Film Tha Police
by digby
From the reaction of many police officers to being filmed, this may be more incendiary than the song that inspired it:
There has been a nationwide move to restrict the people's right to film the authorities in the course of their duties and I would expect there to be much more of that as the culture of dissent explodes across the country.
In one of the most pointed opinions yet, the U.S. First Circuit ruled unanimously against the police in one of these cases:
For those of you not familiar with Simon Glik's case, Glik was arrested on October 1, 2007, after openly using his cell phone to record three police officers arresting a suspect on Boston Common. In return for his efforts to record what he suspected might be police brutality -- in a pattern that is now all too familiar -- Glik was charged with criminal violation of the Massachusetts wiretap act, aiding the escape of a prisoner and disturbing the peace.
As tends to happen in cases like these, the charges didn't hold up, with the Commonwealth dismissing the aiding escape charge and the Boston Municipal Court dismissing the remaining charges. But unlike most arrestees, Glik, with the assistance of the ACLU, fought back against this treatment. He filed an internal affairs complaint with the Boston Police Department, but the BPD neither investigated the complaint nor initiated any disciplinary action.
Undeterred, in February 2010, Glik filed suit in federal court against the officers and the City of Boston under 42 U.S.C. ยง 1983 and the Massachusetts Civil Rights Act. Glik alleged that the police officers violated his First Amendment right to record police activity in public and that the officers violated his Fourth Amendment rights by arresting him without probable cause to believe a crime had occurred.
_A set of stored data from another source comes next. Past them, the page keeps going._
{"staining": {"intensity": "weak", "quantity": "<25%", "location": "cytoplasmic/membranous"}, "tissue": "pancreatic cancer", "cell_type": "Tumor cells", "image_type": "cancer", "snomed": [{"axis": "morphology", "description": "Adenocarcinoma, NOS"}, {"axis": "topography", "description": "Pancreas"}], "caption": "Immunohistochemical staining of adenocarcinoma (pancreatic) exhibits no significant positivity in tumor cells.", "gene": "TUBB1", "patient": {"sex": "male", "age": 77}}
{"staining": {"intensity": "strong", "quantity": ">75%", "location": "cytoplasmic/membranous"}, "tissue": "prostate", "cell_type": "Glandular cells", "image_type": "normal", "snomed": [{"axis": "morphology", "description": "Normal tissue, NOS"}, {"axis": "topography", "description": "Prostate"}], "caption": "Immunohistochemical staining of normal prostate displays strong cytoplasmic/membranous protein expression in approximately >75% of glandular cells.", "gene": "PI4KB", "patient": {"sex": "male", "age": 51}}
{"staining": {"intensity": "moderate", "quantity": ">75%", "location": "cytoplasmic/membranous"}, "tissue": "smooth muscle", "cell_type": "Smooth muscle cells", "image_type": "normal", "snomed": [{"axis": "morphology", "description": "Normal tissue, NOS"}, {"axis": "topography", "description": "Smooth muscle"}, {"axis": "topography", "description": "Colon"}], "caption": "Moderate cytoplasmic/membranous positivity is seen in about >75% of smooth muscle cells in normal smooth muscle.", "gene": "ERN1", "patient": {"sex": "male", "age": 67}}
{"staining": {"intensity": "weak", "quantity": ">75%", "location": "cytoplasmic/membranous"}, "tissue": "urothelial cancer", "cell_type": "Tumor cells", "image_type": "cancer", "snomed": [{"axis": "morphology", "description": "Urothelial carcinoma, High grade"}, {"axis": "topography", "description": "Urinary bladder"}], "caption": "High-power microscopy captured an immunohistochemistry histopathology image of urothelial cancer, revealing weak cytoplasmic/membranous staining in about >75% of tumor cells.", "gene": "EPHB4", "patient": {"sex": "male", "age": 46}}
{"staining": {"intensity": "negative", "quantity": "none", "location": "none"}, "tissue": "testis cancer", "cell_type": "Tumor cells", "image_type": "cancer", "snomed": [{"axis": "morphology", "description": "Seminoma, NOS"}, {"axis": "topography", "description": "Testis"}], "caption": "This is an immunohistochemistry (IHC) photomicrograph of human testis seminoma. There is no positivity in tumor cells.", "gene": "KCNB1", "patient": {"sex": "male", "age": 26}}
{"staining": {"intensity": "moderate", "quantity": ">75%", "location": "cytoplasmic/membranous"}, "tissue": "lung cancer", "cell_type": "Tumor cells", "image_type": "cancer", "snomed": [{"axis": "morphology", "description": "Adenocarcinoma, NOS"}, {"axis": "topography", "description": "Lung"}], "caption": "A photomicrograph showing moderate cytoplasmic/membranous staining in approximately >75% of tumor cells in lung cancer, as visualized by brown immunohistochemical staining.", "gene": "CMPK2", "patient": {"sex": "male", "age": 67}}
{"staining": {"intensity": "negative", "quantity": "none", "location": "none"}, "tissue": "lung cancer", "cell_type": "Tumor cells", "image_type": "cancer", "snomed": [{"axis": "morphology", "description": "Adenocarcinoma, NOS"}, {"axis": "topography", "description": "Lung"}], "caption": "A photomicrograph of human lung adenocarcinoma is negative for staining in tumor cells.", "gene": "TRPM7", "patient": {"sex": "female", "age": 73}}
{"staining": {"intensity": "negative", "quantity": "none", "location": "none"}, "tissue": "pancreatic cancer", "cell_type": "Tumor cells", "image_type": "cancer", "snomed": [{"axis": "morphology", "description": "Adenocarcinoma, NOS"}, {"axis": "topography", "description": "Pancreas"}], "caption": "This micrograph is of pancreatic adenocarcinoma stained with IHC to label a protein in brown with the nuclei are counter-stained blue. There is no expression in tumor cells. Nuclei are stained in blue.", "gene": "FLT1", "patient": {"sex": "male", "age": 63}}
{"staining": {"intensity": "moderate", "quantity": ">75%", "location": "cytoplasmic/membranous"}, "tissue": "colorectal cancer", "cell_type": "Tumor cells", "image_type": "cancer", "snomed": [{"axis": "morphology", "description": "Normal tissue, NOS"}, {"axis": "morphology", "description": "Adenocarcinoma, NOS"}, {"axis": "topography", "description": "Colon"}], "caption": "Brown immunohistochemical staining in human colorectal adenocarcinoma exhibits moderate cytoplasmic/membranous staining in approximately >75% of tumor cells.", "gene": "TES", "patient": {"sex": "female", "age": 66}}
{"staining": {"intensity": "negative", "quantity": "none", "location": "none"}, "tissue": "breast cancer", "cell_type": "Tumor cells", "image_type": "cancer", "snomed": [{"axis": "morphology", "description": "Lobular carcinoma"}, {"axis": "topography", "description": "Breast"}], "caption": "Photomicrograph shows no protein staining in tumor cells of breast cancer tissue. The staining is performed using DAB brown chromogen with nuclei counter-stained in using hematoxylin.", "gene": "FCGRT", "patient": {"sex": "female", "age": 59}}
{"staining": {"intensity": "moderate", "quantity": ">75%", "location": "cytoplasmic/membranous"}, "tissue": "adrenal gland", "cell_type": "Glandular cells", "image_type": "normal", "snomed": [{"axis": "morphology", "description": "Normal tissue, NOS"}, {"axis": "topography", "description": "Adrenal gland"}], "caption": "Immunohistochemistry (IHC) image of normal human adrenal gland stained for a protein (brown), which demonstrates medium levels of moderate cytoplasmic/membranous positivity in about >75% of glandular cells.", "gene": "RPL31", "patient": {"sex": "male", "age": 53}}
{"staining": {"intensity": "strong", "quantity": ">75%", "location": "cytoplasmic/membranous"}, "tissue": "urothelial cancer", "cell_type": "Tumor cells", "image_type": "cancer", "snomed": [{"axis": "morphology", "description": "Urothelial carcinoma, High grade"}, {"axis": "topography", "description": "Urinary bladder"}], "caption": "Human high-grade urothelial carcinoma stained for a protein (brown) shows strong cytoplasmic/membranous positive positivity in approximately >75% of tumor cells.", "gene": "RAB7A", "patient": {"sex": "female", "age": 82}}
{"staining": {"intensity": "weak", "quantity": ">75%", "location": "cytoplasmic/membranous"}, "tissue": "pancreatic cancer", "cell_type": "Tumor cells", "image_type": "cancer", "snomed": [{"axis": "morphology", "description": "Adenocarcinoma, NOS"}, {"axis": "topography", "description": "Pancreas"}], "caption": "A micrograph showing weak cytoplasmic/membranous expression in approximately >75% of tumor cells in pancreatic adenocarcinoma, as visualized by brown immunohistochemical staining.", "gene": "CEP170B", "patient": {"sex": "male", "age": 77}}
Naturally, the police officers moved to dismiss on the basis of qualified immunity, but Judge Young was having none of that, denying the motion from the bench and ruling that "in the First Circuit . . . this First Amendment right publicly to record the activities of police officers on public business is established." The police officers then appealed to the First Circuit, but they have now struck out on appeal as well, with the First Circuit ruling that "Glik was exercising clearly-established First Amendment rights in filiming the officers in a public space, and that his clearly-established Fourth Amendment rights were violated by his arrest without probable cause."
Pardon me while I bask in the warm glow of that sentence for a moment. Let's see if we can find some more excellent quotations.
"[I]s there a constitutionally protected right to videotape police carrying out their duties in public? Basic First Amendment principles, along with case law from this and other circuits, answer that question unambiguously in the affirmative."
"Glik filmed the defendant police officers in the Boston Common, the oldest city park in the United States and the apotheosis of a public forum. In such traditional public spaces, the rights of the state to limit the exercise of First Amendment activity are 'sharply circumscribed.'"
"[A] citizen's right to film government officials, including law enforcement officers, in the discharge of their duties in a public space is a basic, vital, and well-established liberty safeguarded by the First Amendment."
"Gathering information about government officials in a form that can readily be disseminated to others serves a cardinal First Amendment interest in protecting and promoting 'the free discussion of governmental affairs.'"
Sounds right to me. Film Tha Police.